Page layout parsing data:
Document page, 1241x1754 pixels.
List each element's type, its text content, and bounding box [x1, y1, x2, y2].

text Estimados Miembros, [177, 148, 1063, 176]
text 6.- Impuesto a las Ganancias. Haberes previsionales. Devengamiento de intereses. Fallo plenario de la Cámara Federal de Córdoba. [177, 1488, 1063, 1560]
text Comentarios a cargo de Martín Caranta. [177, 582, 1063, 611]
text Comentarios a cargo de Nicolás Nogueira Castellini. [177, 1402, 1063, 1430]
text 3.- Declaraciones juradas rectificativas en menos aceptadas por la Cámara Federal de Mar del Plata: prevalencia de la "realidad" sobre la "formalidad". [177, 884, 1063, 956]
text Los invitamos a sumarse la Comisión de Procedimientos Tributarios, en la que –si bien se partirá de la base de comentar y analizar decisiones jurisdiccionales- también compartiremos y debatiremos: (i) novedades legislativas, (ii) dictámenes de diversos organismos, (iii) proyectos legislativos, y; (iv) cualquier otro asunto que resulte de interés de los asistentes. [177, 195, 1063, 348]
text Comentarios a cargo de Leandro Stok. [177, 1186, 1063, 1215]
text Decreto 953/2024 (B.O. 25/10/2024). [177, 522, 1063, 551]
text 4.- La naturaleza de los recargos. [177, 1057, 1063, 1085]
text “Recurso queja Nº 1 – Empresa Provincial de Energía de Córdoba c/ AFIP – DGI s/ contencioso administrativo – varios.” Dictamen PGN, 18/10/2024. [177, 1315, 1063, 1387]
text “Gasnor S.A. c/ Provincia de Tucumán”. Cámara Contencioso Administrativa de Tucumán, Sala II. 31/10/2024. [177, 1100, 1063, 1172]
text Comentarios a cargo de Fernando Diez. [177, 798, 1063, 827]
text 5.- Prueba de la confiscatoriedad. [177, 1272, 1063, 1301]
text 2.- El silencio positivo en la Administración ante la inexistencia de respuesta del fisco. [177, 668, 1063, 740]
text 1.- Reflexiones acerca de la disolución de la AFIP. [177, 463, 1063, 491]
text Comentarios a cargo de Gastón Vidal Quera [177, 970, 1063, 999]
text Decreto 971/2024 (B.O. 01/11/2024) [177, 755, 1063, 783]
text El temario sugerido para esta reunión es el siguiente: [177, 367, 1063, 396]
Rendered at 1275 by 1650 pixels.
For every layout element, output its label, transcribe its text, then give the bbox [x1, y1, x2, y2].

> _Exercise instructions_
When a line of the records includes "element", that line belongs in the answer.

> _Answer section_
List each element's type, its text content, and bounding box [x1, y1, x2, y2].
For every layout element, output its label, transcribe its text, then give the bbox [x1, y1, x2, y2].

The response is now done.